◆ Try it: Print out all of the records exactly; no picture belongs in the result.

◆ Data listing:
──────────────────────────────

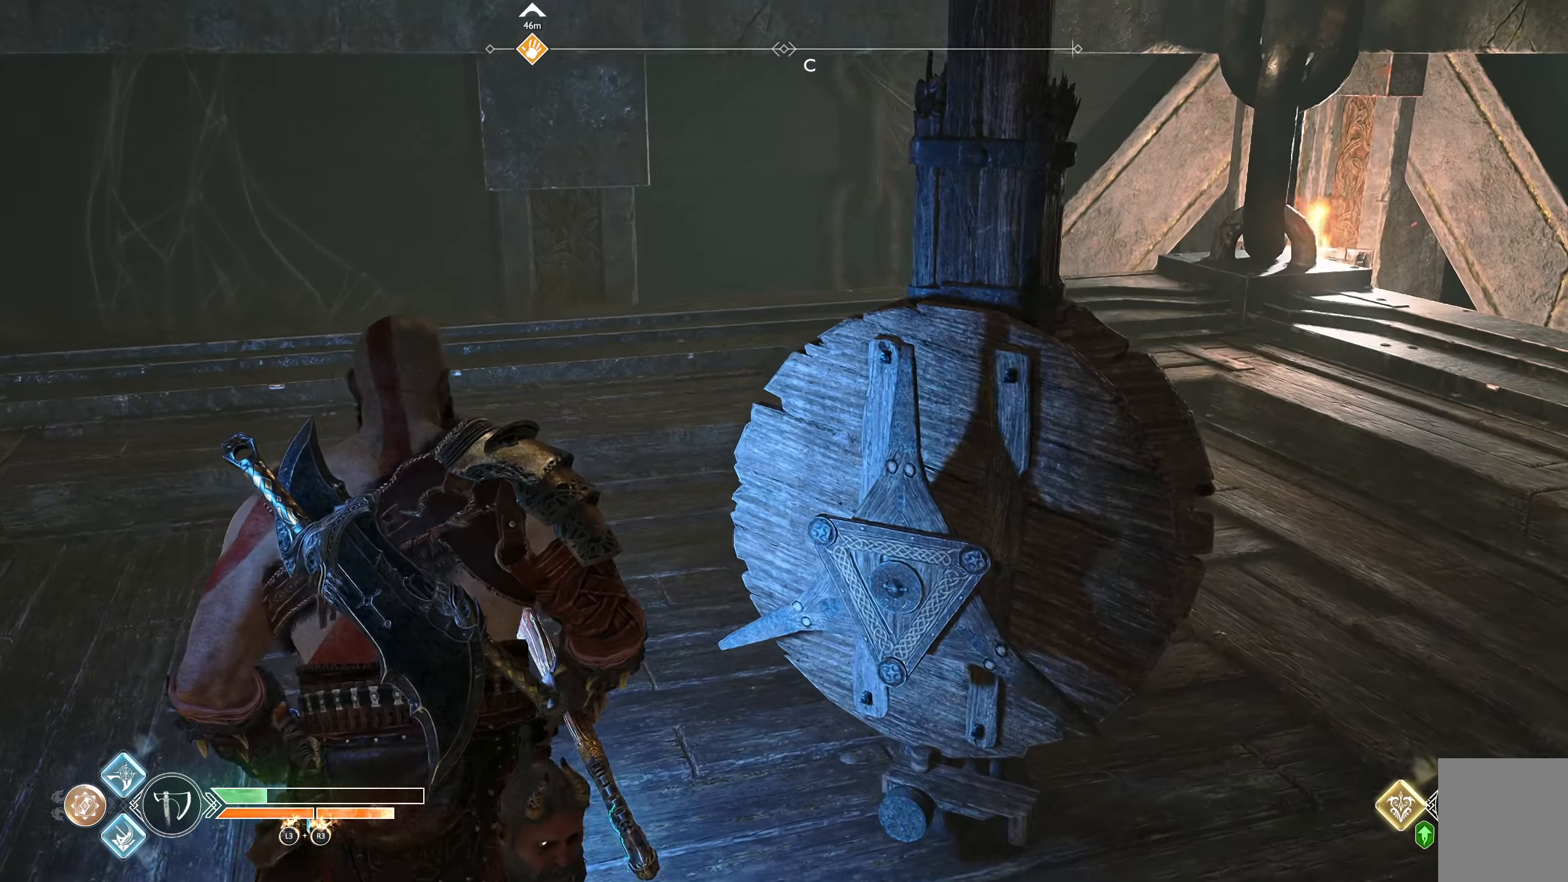
{"buttons": [], "left_stick": "up-left", "right_stick": "center", "button_events": []}
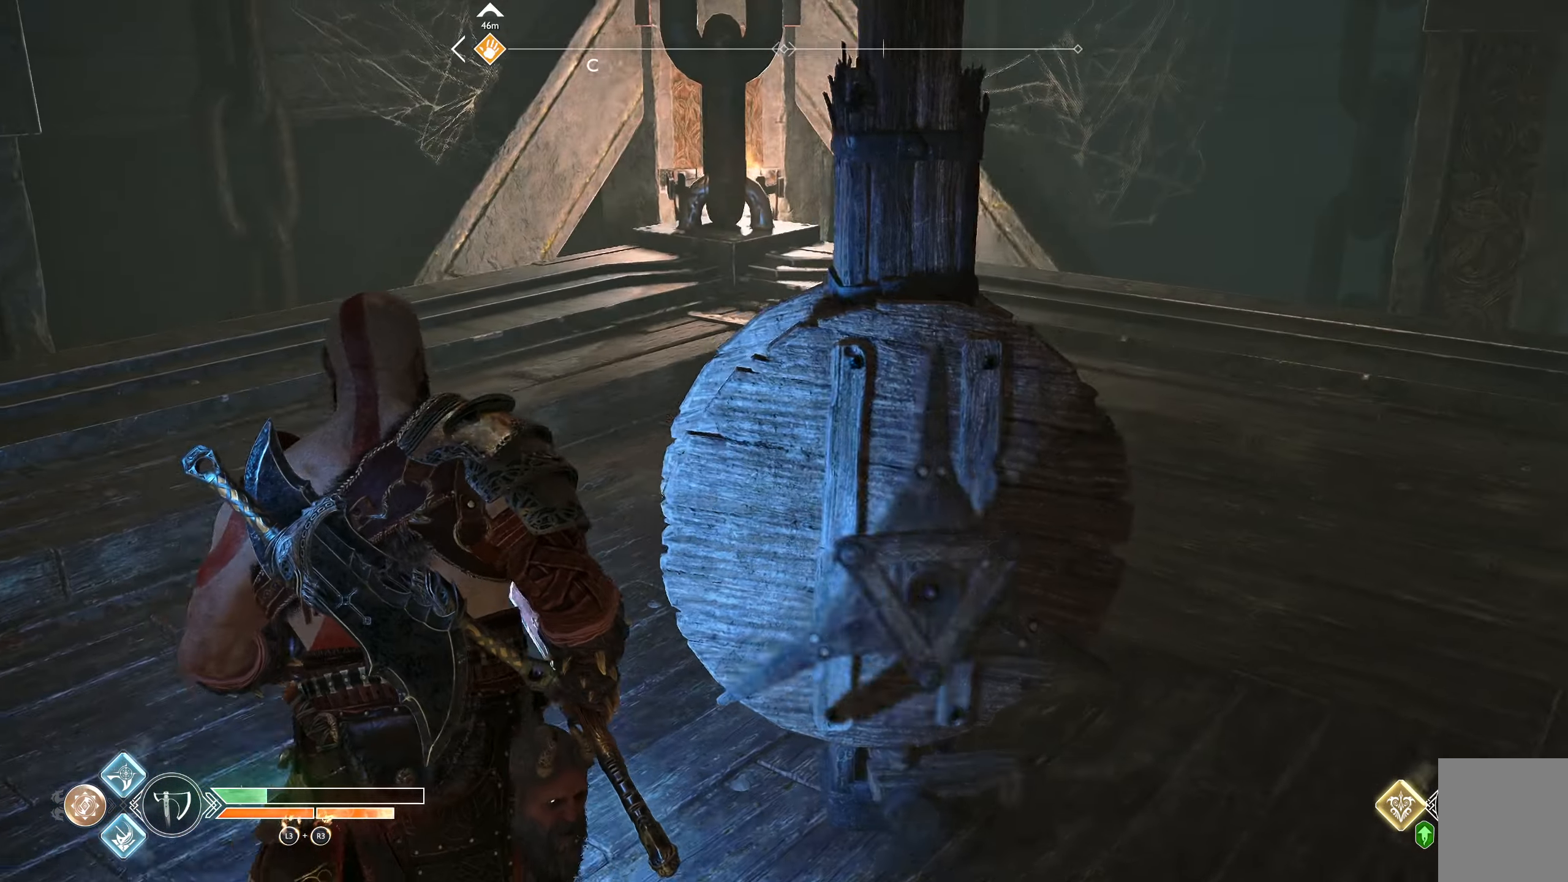
{"buttons": [], "left_stick": "up-left", "right_stick": "center", "button_events": []}
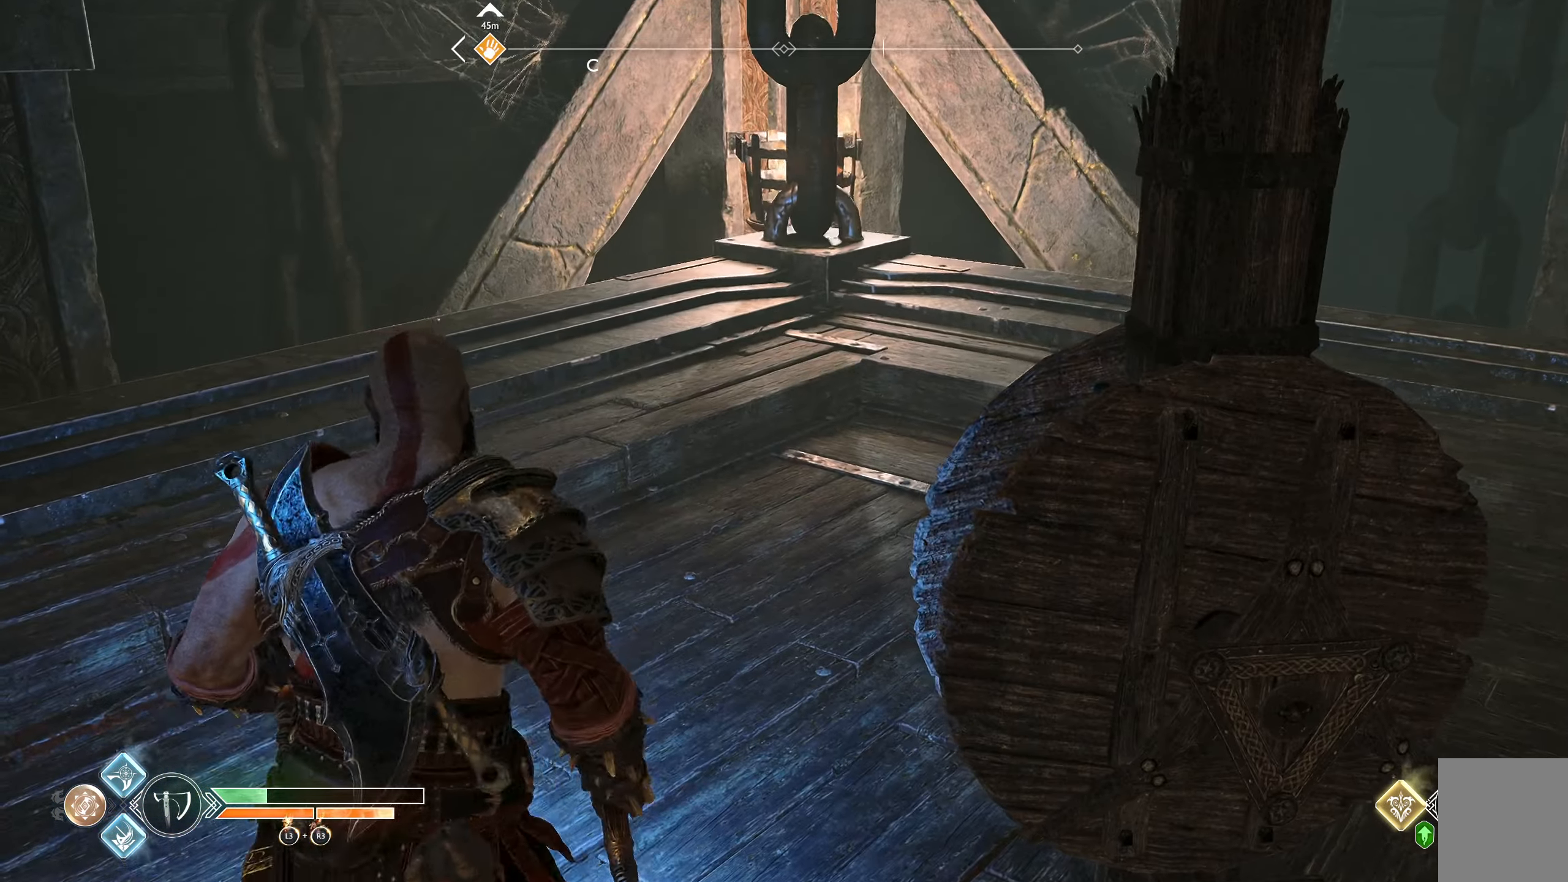
{"buttons": [], "left_stick": "up-left", "right_stick": "right", "button_events": []}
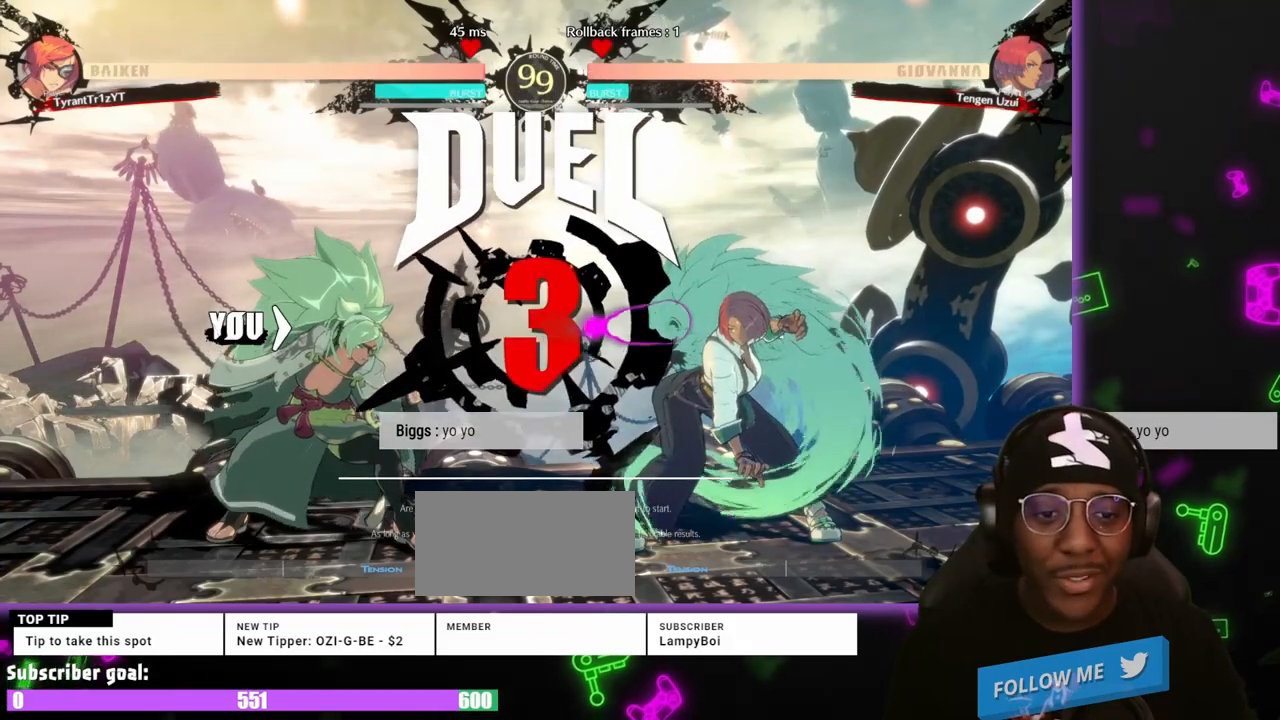
Gameplay with a controller (arcade stick); each line is a JSON object with the inputs held at the frame after it. "events" lists button and stick changes between this image and that frame as [ms after this image, input, new state], when the widget could be followed in between. Not read: L3 R3 other_buttons.
{"buttons": [], "events": [[17, "S", "down"], [67, "S", "up"], [100, "S", "down"], [150, "S", "up"]]}
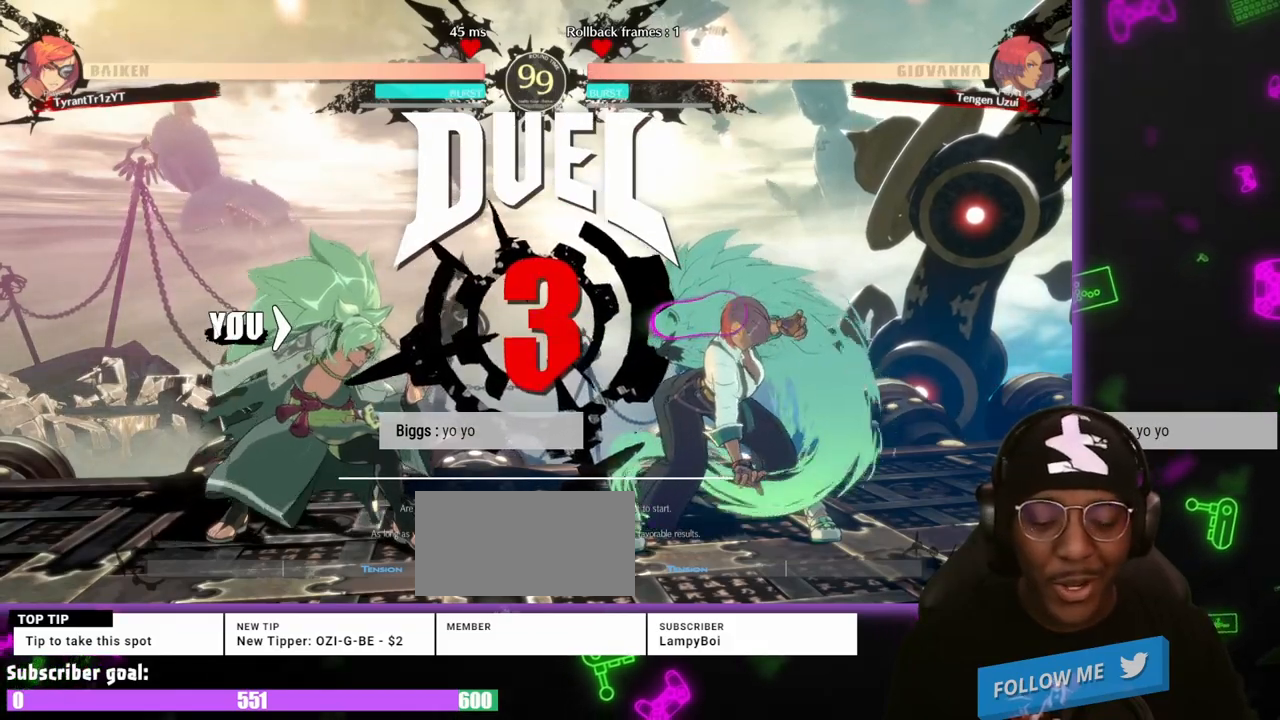
{"buttons": ["DPAD_RIGHT"], "events": [[217, "DPAD_RIGHT", "down"], [283, "DPAD_RIGHT", "up"], [400, "DPAD_RIGHT", "down"]]}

──────────────────────────────

◆ Solution:
{"buttons": [], "left_stick": "up-left", "right_stick": "center", "button_events": []}
{"buttons": [], "left_stick": "up-left", "right_stick": "center", "button_events": []}
{"buttons": [], "left_stick": "up-left", "right_stick": "right", "button_events": []}
Gameplay with a controller (arcade stick); each line is a JSON object with the inputs held at the frame after it. "events" lists button and stick changes between this image and that frame as [ms after this image, input, new state], when the widget could be followed in between. Not read: L3 R3 other_buttons.
{"buttons": [], "events": [[17, "S", "down"], [67, "S", "up"], [100, "S", "down"], [150, "S", "up"]]}
{"buttons": ["DPAD_RIGHT"], "events": [[217, "DPAD_RIGHT", "down"], [283, "DPAD_RIGHT", "up"], [400, "DPAD_RIGHT", "down"]]}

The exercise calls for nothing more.